# paper tuning rack



## jchomer (Jan 19, 2010)

Anyone build a cheap paper tune rack.


----------



## oldschoolcj5 (Jun 8, 2009)

not free - but reasonable for what it includes.

http://www.archerytalk.com/vb/showthread.php?t=1125220


----------



## rcmjr (Jan 31, 2007)

I made this one out of 3/4" pvc tubing and a roll of brown wrapping paper.

beer optional.....


----------



## lc12 (Jul 30, 2009)

I like your choice of refreshment!!!


----------



## 623Richter (Jan 3, 2010)

*paper rack*

will it turn out the same with a miller lite


----------



## BowBoy78 (Aug 17, 2009)

lc12 said:


> I like your choice of refreshment!!!



this is sad but it is the first thing i noticed


----------



## chadmartinson (Nov 6, 2009)

Did you use those tube cutters for cutting the pvc? If you did, how well do they work? I usually use my miter saw but that can be a hassle sometimes.


----------



## budalcorn45 (Feb 20, 2008)

Here is mine. 
2 PVC pipes 3/4x10' $1.68 per pipe
4 spring clamps $.99 per clamp
paper from recycling bin at work Free...
4 machined bolts and nuts $.19 per
All materials and taxes total cost was less than $7.50, and it works! I have already shot 40-50 arrows through it between myself and my friend.
Enjoy, 
Bud


----------



## BowhunterJT (Jun 4, 2009)

Here is mine. 3/4" PVC. Works great!

JT


----------



## BowBoy78 (Aug 17, 2009)

chadmartinson said:


> Did you use those tube cutters for cutting the pvc? If you did, how well do they work? I usually use my miter saw but that can be a hassle sometimes.


ive got a set that have a circular blade and two rollers on the other that you tighten down the blade and bring it arround the pipe tighteng up the blade every two or three turns
works good but leaves a sharp taperd edge if you dont cut all the way through


----------



## BowBoy78 (Aug 17, 2009)

budalcorn45 said:


> Here is mine.
> 2 PVC pipes 3/4x10' $1.68 per pipe
> 4 spring clamps $.99 per clamp
> paper from recycling bin at work Free...

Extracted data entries
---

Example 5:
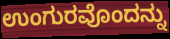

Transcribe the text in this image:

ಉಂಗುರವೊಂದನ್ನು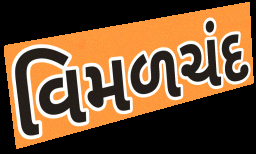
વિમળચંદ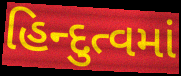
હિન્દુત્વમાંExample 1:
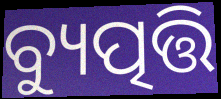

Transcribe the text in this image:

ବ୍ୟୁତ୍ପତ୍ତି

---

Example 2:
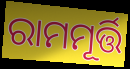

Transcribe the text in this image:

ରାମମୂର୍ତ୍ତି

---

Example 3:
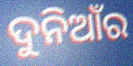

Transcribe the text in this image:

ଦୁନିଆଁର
* * *
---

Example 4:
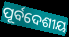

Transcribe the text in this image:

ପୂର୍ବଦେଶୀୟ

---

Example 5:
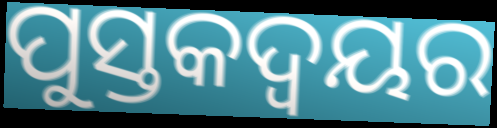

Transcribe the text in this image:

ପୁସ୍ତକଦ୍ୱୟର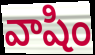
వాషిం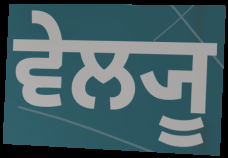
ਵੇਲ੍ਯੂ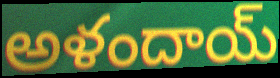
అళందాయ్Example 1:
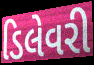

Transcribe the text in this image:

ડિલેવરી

Things to do.
A: Please copy the paper tuning rack thread between "4 machined bolts" and "and my friend.", inclusive.
B: Carry the paper tuning rack thread forward from the point where it stops.

Per-task outputs.
A:
4 machined bolts and nuts $.19 per
All materials and taxes total cost was less than $7.50, and it works! I have already shot 40-50 arrows through it between myself and my friend.

B:
> ...


How Stable is it
i guess i should say do you shoot it outdoors or in?


----------



## budalcorn45 (Feb 20, 2008)

BowBoy78 said:


> How Stable is it
> i guess i should say do you shoot it outdoors or in?


Well living in Minnesota, I have not really had too many opportunities yet to shoot it outside because of the cold and rain that we have been getting, but I have had zero problem with stability inside as of yet. I shoot my X-force through it from 6-10 feet away and it doesn't budge. I think the key is making the base tubes long enough so that it wont tip over even if there is wind. Each of my foot tubes are a foot and a half long on both sides (front and back) so that it will not blow like a sail in the wind.


----------



## casper198021 (Jan 9, 2010)

*Newest addition*

Here's one i whipped up this afternoon in the living room I spent more time deciding on parts than I did putting it together maybe 40.00 into it.


----------



## BowBoy78 (Aug 17, 2009)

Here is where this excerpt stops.